_Exercise goal_. Please copy the lines from the start of the items through the line containing "Identify the document", inclusive, leaving out the pictures.

Element box items:
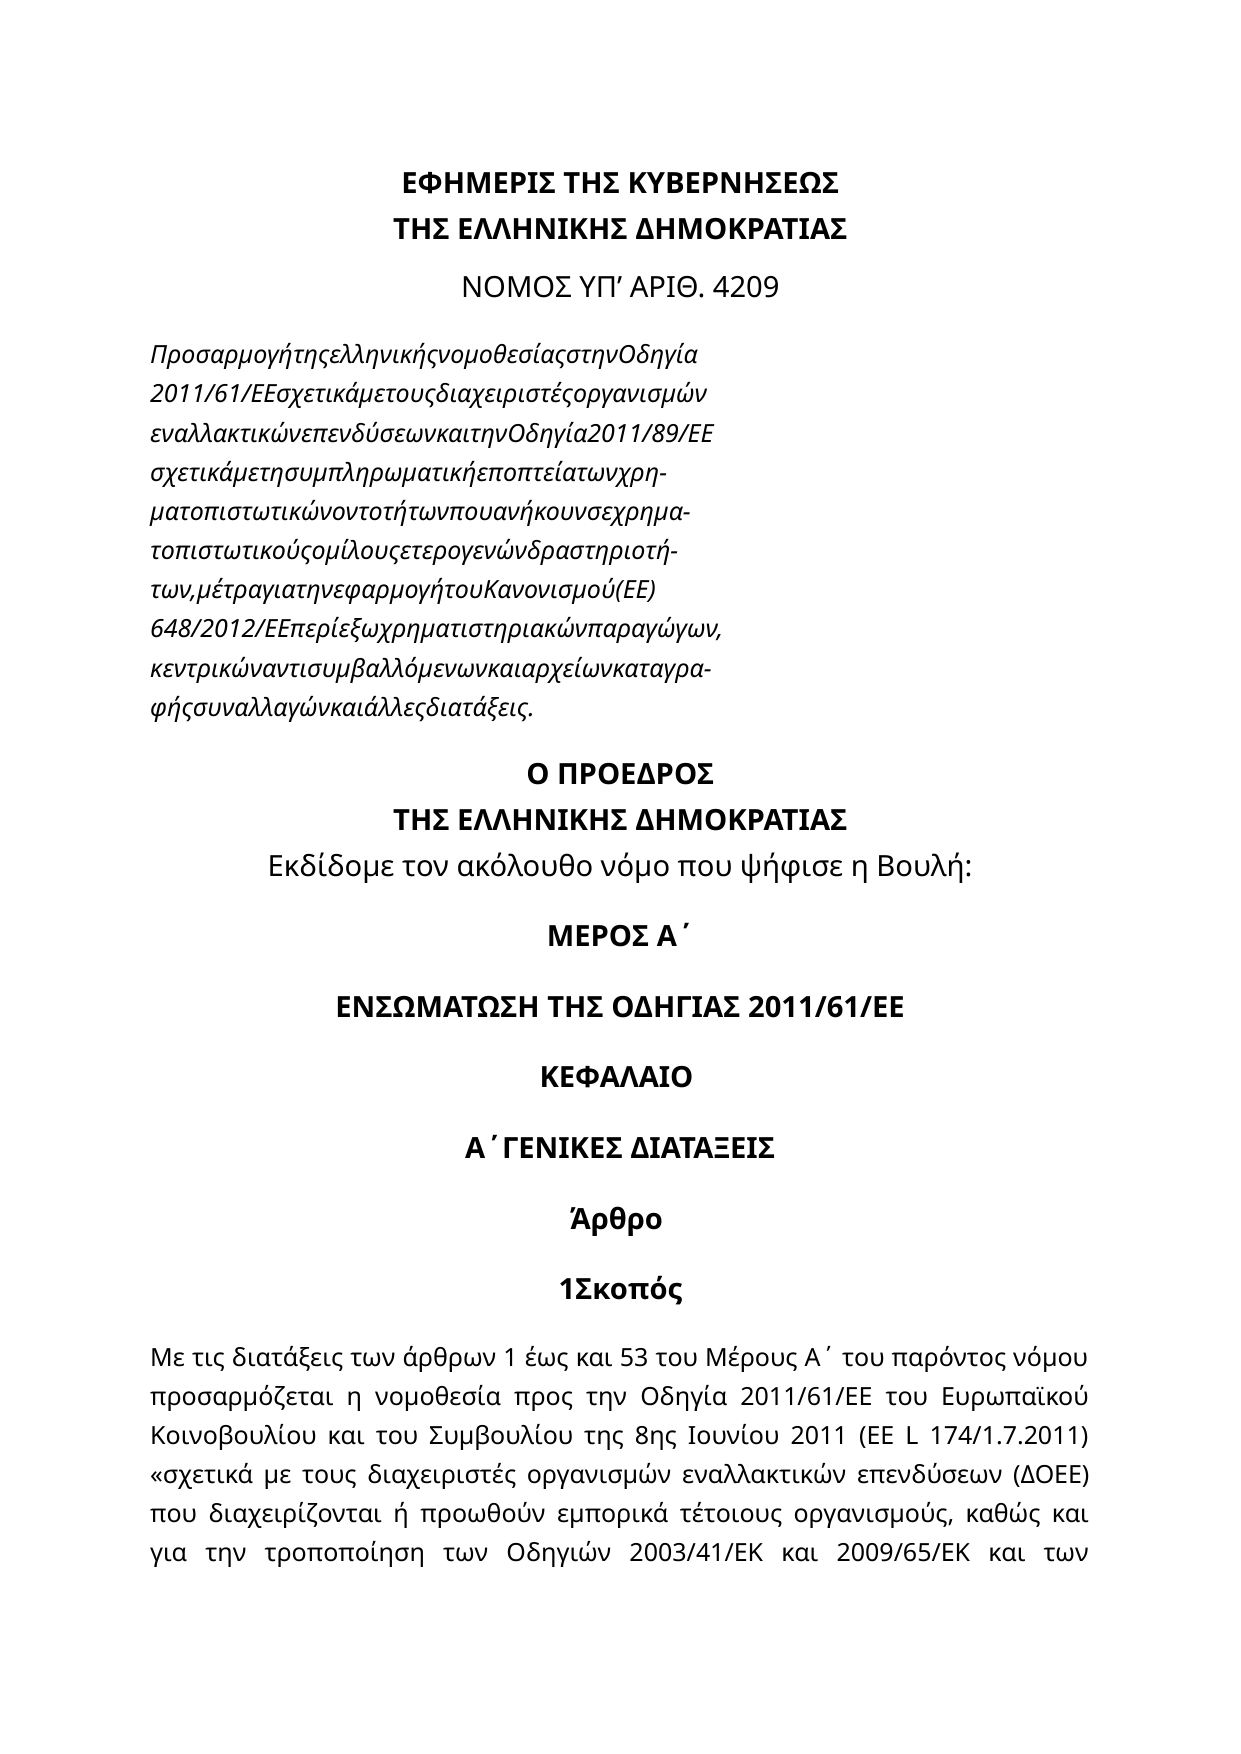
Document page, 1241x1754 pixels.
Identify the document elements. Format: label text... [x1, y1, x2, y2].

subtitle ΚΕΦΑΛΑΙΟ [150, 1057, 1090, 1096]
subtitle A΄ΓΕΝΙΚΕΣ ΔΙΑΤΑΞΕΙΣ [150, 1127, 1090, 1167]
text Με τις διατάξεις των άρθρων 1 έως και 53 του Μέρους Α΄ του παρόντος νόμου προσαρμόζεται η νομοθεσία προς την Οδηγία 2011/61/ΕΕ του Ευρωπαϊκού Κοινοβουλίου και του Συμβουλίου της 8ης Ιουνίου 2011 (ΕΕ L 174/1.7.2011) «σχετικά με τους διαχειριστές οργανισμών εναλλακτικών επενδύσεων (ΔΟΕΕ) που διαχειρίζονται ή προωθούν εμπορικά τέτοιους οργανισμούς, καθώς και για την τροποποίηση των Οδηγιών 2003/41/ΕΚ και 2009/65/ΕΚ και των [150, 1339, 1090, 1569]
subtitle ΜΕΡΟΣ Α΄ [150, 915, 1090, 955]
text Ο ΠΡΟΕΔΡΟΣ ΤΗΣ ΕΛΛΗΝΙΚΗΣ ΔΗΜΟΚΡΑΤΙΑΣ Εκδίδομε τον ακόλουθο νόμο που ψήφισε η Βουλή: [150, 753, 1090, 884]
subtitle 1Σκοπός [150, 1268, 1090, 1308]
subtitle ΕΝΣΩΜΑΤΩΣΗ ΤΗΣ ΟΔΗΓΙΑΣ 2011/61/ΕΕ [150, 986, 1090, 1026]
subtitle Άρθρο [150, 1198, 1090, 1238]
text ΕΦΗΜΕΡΙΣ ΤΗΣ ΚΥΒΕΡΝΗΣΕΩΣ ΤΗΣ ΕΛΛΗΝΙΚΗΣ ΔΗΜΟΚΡΑΤΙΑΣ [150, 162, 1090, 248]
text NOMOΣ ΥΠ’ ΑΡΙΘ. 4209 [150, 266, 1090, 306]
text ΠροσαρμογήτηςελληνικήςνομοθεσίαςστηνΟδηγία 2011/61/ΕΕσχετικάμετουςδιαχειριστέςοργανισμών εναλλακτικώνεπενδύσεωνκαιτηνΟδηγία2011/89/ΕΕ σχετικάμετησυμπληρωματικήεποπτείατωνχρη- ματοπιστωτικώνοντοτήτωνπουανήκουνσεχρημα- τοπιστωτικούςομίλουςετερογενώνδραστηριοτή- των,μέτραγιατηνεφαρμογήτουΚανονισμού(ΕΕ) 648/2012/ΕΕπερίεξωχρηματιστηριακώνπαραγώγων, κεντρικώναντισυμβαλλόμενωνκαιαρχείωνκαταγρα- φήςσυναλλαγώνκαιάλλεςδιατάξεις. [150, 337, 1090, 723]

_Worked answer_.
Document page, 1241x1754 pixels.
Identify the document elements. Format: label text... [x1, y1, x2, y2].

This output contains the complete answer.